The walk to Pondamos takes you along Halki's one-and-only road, the improbably-named Tarpon Springs Boulevard, which was funded by islanders who emigrated to Florida early last century after the collapse of the local sponge fishing industry. As you meander through a landscape of olive trees and prickly pears, with goat bells clanking all around you, the luminous sweep of the bay comes suddenly into view, as fresh and blue as a cornflower.

Beyond Pondamos, the road climbs steeply to the ruined village of Chorio, formerly the island's capital. Above is the picture-book castle, with magical views over the island and out to sea. Make the hour-long walk at sunset and look back towards Emborio, and you'll see how the island's hillside cemetery, gathered around an exquisite blue-domed church, becomes a shimmering citadel as it catches the last of the sun's fire. It's a strangely moving experience.

But for a real journey into Halki's spiritual heartland, do make time to explore its awesome mountainous interior, where eagles soar above scores of small churches and monasteries. A minibus service is available, although it's just as likely that a friendly local will offer you a lift. The people of Halki are rightly proud of their heritage.

I took a ride with Galandi, a native of the island (and owner of Stergo the parrot). His brother-in-law, a lecturer in religious studies and history, was visiting from Athens, and between them they had a story for every stone. As we drove past Chorio, Galandi pointed out the ruins of what was once the island's graveyard. His grandfather had been buried there, he explained, but the family had decided to re-bury his bones in Emborio's cemetery. They identified his skeleton quite easily, he said cheerfully. The old man had been buried with his favourite pipes.
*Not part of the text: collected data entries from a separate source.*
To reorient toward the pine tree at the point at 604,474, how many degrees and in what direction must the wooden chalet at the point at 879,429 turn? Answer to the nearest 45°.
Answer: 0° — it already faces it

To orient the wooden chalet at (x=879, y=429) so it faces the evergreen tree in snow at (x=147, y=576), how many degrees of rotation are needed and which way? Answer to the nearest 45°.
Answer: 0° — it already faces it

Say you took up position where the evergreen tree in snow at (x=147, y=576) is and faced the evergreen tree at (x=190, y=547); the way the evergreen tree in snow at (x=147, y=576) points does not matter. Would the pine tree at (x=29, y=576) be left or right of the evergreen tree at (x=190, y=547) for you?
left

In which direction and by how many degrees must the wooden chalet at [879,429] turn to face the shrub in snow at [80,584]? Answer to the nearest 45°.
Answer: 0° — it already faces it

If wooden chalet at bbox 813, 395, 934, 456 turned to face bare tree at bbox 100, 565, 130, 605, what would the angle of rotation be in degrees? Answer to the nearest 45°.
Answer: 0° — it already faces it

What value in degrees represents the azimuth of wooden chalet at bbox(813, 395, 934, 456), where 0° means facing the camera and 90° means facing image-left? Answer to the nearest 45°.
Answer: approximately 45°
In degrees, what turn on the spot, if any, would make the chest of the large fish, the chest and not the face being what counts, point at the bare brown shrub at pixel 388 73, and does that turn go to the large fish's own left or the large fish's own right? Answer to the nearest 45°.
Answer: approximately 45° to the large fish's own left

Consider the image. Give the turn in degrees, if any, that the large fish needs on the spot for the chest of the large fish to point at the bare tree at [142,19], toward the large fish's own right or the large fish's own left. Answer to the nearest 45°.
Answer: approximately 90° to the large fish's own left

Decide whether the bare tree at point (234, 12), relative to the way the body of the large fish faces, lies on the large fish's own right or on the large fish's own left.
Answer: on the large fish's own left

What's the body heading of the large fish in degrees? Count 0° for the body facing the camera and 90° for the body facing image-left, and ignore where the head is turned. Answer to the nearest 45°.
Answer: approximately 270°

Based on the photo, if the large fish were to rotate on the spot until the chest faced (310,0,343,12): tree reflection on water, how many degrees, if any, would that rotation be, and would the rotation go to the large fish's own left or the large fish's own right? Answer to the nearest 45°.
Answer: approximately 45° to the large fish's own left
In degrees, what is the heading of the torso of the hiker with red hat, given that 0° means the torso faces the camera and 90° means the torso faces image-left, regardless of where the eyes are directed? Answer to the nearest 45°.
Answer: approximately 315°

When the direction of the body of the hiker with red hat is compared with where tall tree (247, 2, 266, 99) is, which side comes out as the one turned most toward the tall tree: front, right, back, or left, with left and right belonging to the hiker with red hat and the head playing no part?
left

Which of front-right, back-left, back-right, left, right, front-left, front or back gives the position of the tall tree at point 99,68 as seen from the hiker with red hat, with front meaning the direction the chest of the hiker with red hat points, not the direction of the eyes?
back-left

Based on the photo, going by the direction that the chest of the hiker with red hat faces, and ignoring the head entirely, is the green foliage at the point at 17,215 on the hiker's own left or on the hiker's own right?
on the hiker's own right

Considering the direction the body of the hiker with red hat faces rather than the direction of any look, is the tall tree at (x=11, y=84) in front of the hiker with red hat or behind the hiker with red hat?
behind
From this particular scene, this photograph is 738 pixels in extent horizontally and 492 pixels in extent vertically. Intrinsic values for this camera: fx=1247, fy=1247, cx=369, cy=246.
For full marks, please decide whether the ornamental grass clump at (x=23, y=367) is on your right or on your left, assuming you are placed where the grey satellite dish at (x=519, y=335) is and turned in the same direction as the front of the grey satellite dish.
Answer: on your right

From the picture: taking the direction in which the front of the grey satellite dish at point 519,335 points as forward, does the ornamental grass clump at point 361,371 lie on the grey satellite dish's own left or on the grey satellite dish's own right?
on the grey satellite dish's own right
The official goal of our journey, at 1,500ft above sea level, was the Monastery of St John, the island's saint. At the end of August it's the scene of a massive annual celebration, with friends and relatives of the islanders flocking to Halki to join in the party. Dimitri the caretaker and his helpers had already started preparing trestle tables in readiness for the feast. For the rest of the year the place is as still as a stone, looking over simple small-holdings of fig trees and bee boxes and the infinity of water beyond.

The highlight of the trip was a detour to the deserted Monastery of St Palarniotis, housing an idyllic small church with a ceiling painted with stars. In the courtyard outside, a single eagle feather had come to rest on the unmarked grave of a nun. All the while, in the harbour far below us, fishing boats went quietly about their daily business. T S Eliot once wrote that history is a pattern of timeless moments. Perhaps that's why time doesn't really matter on Halki.

Travel essentials: Halki

Getting there

* There are no flights between the UK and Halki. EasyJet (0905 821 0905; easyjet.com) flies to Rhodes from Gatwick and Liverpool; Fly Thomas Cook (0871 230 2406; flythomascook.com) has flights from Gatwick, East Midlands and Manchester; and Jet2 (0871 226 1737; jet2.com) flies from Leeds/Bradford, Manchester and Newcastle.

* The Nikos Express ferry from Rhodes to Halki (75 minutes) leaves from the port of Kamiros Skala, a 40-minute taxi ride from the airport (expect to pay about €50). Departures at about 2.30pm on Mondays, Tuesdays and Thursdays and about 4pm on Wednesdays, Fridays and Saturdays. Single fares €8.50.

* At weekends the Dodecanese Pride catamaran operates from Mandraki harbour in Rhodes Town at 10.30am (€21).

Staying there

* Nissia Holidays (UK office 01455 289421, Greek office 00 30 22410 29222; nissiaholidays.com) offers villas and apartments, including Villa Anouska, and organises transfers from the airport to Halki for €55pp. There is still some villa availability in September and October.

* The Captain's House (00 30 22 4604 5201), a 19th-century mansion, has doubles from €35.

* Hiona Art Hotel (00 30 22 4604 5244; hionaart.gr) has doubles from €100.